1. An optical CWDM system of large capacity, see FIG. 1, 2 comprises:

A plurality of optical transmitters to send data from local terminal to remote site;

A plurality of optical receiving port from remote sites;

Trunk output port linked to remote node of network;

Trunk input port linked from remote node of network;

Multiplexing device to combine multiple local optical channels into the trunk output port;

De-multiplex device to extract each channel in trunk input port to its channel port;

2. There is a semiconductor DFB laser in each transmitter in claim 1. The laser serves as carrier for data transmission.

3. In claim 2, all laser units are without temperature control. This means that the system can tolerate wavelength drift of the laser when ambient temperature changes.

4. In claim 1, the wavelength coverage for the entire band is from 1300 to 1700 nm. Each laser in claim 2 has a unique wavelength in this range and the space for any two adjacent channels is 6 nm.

5. Channel multiplex device in claim 1 has the same construct as de-multiplex device.

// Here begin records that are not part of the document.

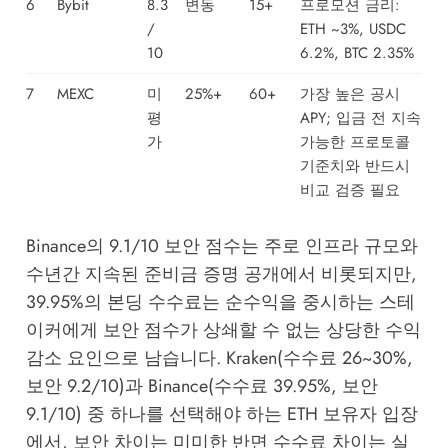
6
Bybit
8.3
변동
15+
프로모션 금리:
/
ETH ~3%, USDC
10
6.2%, BTC 2.35%
7
MEXC
미
25%+
60+
가장 높은 공시
평
APY; 입금 전 지속
가
가능한 프로토콜
기준치와 반드시
비교 검증 필요
Binance의 9.1/10 보안 점수는 주로 인프라 규모와
수년간 지속된 준비금 증명 공개에서 비롯되지만,
39.95%의 본딩 수수료는 순수익을 중시하는 스테
이커에게 보안 점수가 상쇄할 수 없는 상당한 수익
감소 요인으로 남습니다. Kraken(수수료 26~30%,
보안 9.2/10)과 Binance(수수료 39.95%, 보안
9.1/10) 중 하나를 선택해야 하는 ETH 보유자 입장
에서, 보안 차이는 미미한 반면 수수료 차이는 실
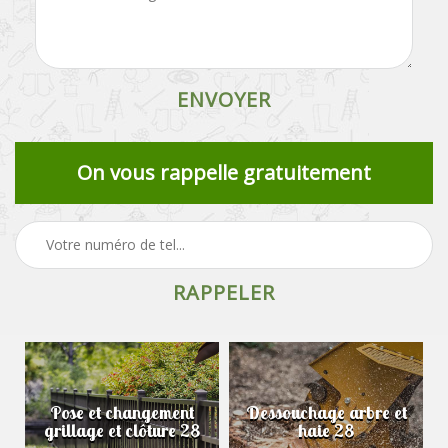
On vous rappelle gratuitement
Pose et changement
Dessouchage arbre et
grillage et clôture 28
haie 28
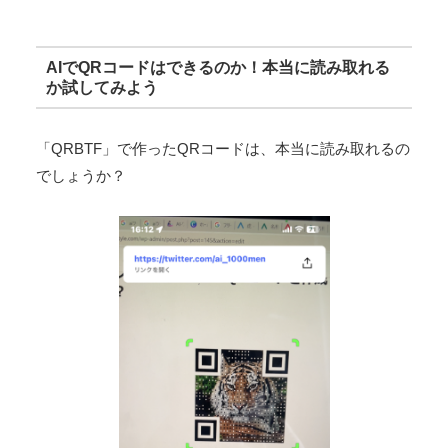
AIでQRコードはできるのか！本当に読み取れる
か試してみよう
「QRBTF」で作ったQRコードは、本当に読み取れるの
でしょうか？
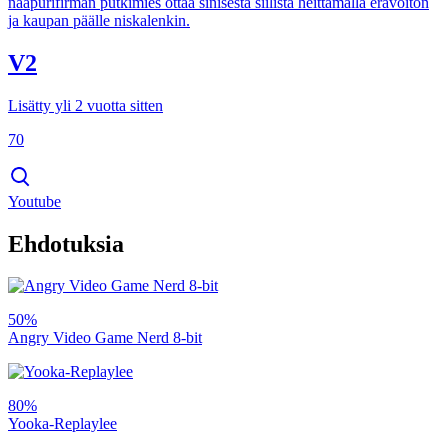
naapurifirman putkimies ottaa sinisestä siilistä heittämällä erävoiton
ja kaupan päälle niskalenkin.
V2
Lisätty yli 2 vuotta sitten
70
Youtube
Ehdotuksia
50%
Angry Video Game Nerd 8-bit
80%
Yooka-Replaylee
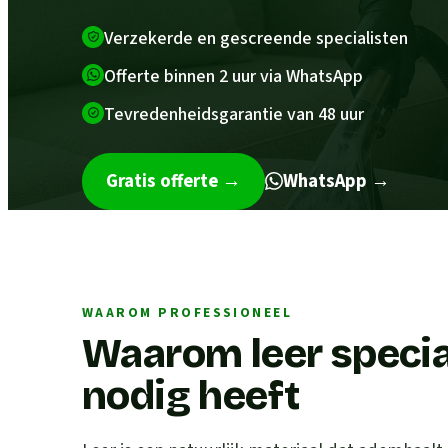
Verzekerde en gescreende specialisten
Offerte binnen 2 uur via WhatsApp
Tevredenheidsgarantie van 48 uur
Gratis offerte
→
WhatsApp →
WAAROM PROFESSIONEEL
Waarom leer speci
nodig heeft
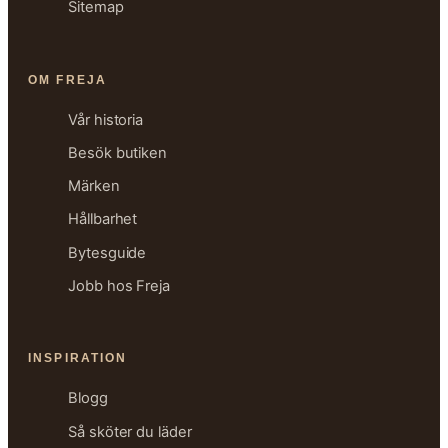
Sitemap
OM FREJA
Vår historia
Besök butiken
Märken
Hållbarhet
Bytesguide
Jobb hos Freja
INSPIRATION
Blogg
Så sköter du läder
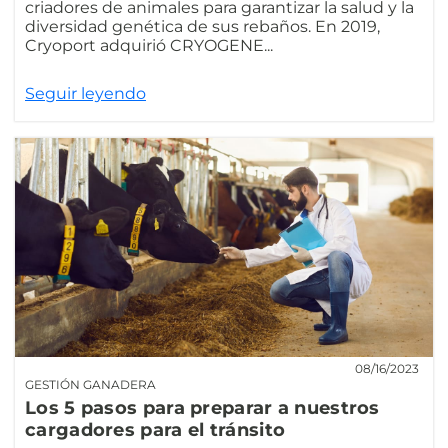
criadores de animales para garantizar la salud y la
diversidad genética de sus rebaños. En 2019,
Cryoport adquirió CRYOGENE...
Seguir leyendo
08/16/2023
GESTIÓN GANADERA
Los 5 pasos para preparar a nuestros
cargadores para el tránsito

But the light traveling direction is reverse:

6. The channel de-/multiplexing device in claim 5 comprise:

The first stage is a plurality of CWDM, each of them to collect/extract between a plurality of individual channels and a small sub-group of the entire band in claim 1;

The second stage is another CWDM, collecting/extracting between a plurality of small bands from the first stage CWDM and the trunk port;

A plurality of semiconductor laser amplifiers in each path of the small optical path between the first and the second stage CWDM.

7. Semiconductor laser amplifier in claim 6 is the conventional semiconductor F-P laser with anti-reflection coating on both two ends.

8. The band and bandwidth of each semiconductor laser amplifier in claim 6 is optimized and selected such that each amplifier for its small band covers the amplification for this small band.